About this task: Return each line, exactly as given, from the one containing "15:08:43 2008 -0800" through the end of the entries below, and skip the rest.

━━━━━ Input for this task

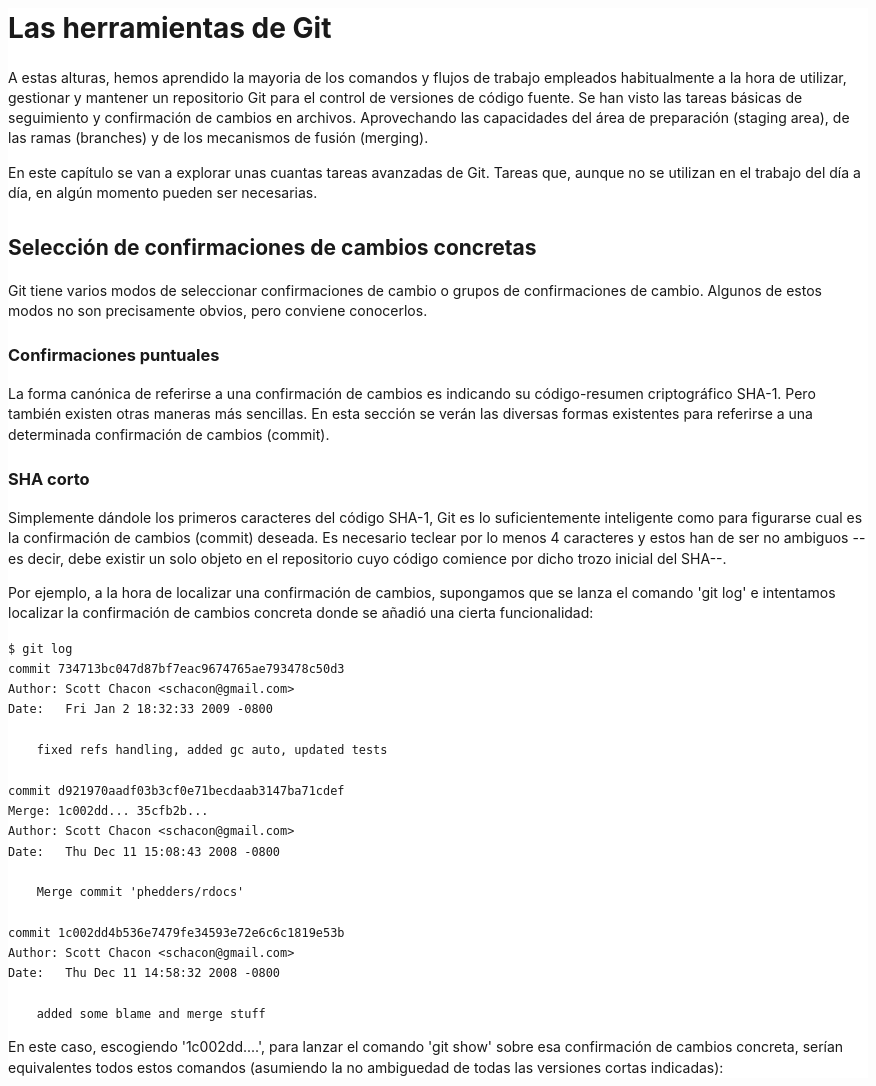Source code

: # Las herramientas de Git #

A estas alturas, hemos aprendido la mayoria de los comandos y flujos de trabajo empleados habitualmente a la hora de utilizar, gestionar y mantener un repositorio Git para el control de versiones de código fuente. Se han visto las tareas básicas de seguimiento y confirmación de cambios en archivos. Aprovechando las capacidades del área de preparación (staging area), de las ramas (branches) y de los mecanismos de fusión (merging).

En este capítulo se van a explorar unas cuantas tareas avanzadas de Git. Tareas que, aunque no se utilizan en el trabajo del día a día, en algún momento pueden ser necesarias. 

## Selección de confirmaciones de cambios concretas ##

Git tiene varios modos de seleccionar confirmaciones de cambio o grupos de confirmaciones de cambio. Algunos de estos modos no son precisamente obvios, pero conviene conocerlos.

### Confirmaciones puntuales ###

La forma canónica de referirse a una confirmación de cambios es indicando su código-resumen criptográfico SHA-1. Pero también existen otras maneras más sencillas. En esta sección se verán las diversas formas existentes para referirse a una determinada confirmación de cambios (commit).

### SHA corto ###

Simplemente dándole los primeros caracteres del código SHA-1, Git es lo suficientemente inteligente como para figurarse cual es la confirmación de cambios (commit) deseada. Es necesario teclear por lo menos 4 caracteres y estos han de ser no ambiguos --es decir, debe existir un solo objeto en el repositorio cuyo código comience por dicho trozo inicial del SHA--.

Por ejemplo, a la hora de localizar una confirmación de cambios, supongamos que se lanza el comando 'git log' e intentamos localizar la confirmación de cambios concreta donde se añadió una cierta funcionalidad: 

	$ git log
	commit 734713bc047d87bf7eac9674765ae793478c50d3
	Author: Scott Chacon <schacon@gmail.com>
	Date:   Fri Jan 2 18:32:33 2009 -0800

	    fixed refs handling, added gc auto, updated tests

	commit d921970aadf03b3cf0e71becdaab3147ba71cdef
	Merge: 1c002dd... 35cfb2b...
	Author: Scott Chacon <schacon@gmail.com>
	Date:   Thu Dec 11 15:08:43 2008 -0800

	    Merge commit 'phedders/rdocs'

	commit 1c002dd4b536e7479fe34593e72e6c6c1819e53b
	Author: Scott Chacon <schacon@gmail.com>
	Date:   Thu Dec 11 14:58:32 2008 -0800

	    added some blame and merge stuff

En este caso, escogiendo '1c002dd....', para lanzar el comando 'git show' sobre esa confirmación de cambios concreta, serían equivalentes todos estos comandos (asumiendo la no ambiguedad de todas las versiones cortas indicadas):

━━━━━━━━━━

Answer space:
	Date:   Thu Dec 11 15:08:43 2008 -0800

	    Merge commit 'phedders/rdocs'

	commit 1c002dd4b536e7479fe34593e72e6c6c1819e53b
	Author: Scott Chacon <schacon@gmail.com>
	Date:   Thu Dec 11 14:58:32 2008 -0800

	    added some blame and merge stuff

En este caso, escogiendo '1c002dd....', para lanzar el comando 'git show' sobre esa confirmación de cambios concreta, serían equivalentes todos estos comandos (asumiendo la no ambiguedad de todas las versiones cortas indicadas):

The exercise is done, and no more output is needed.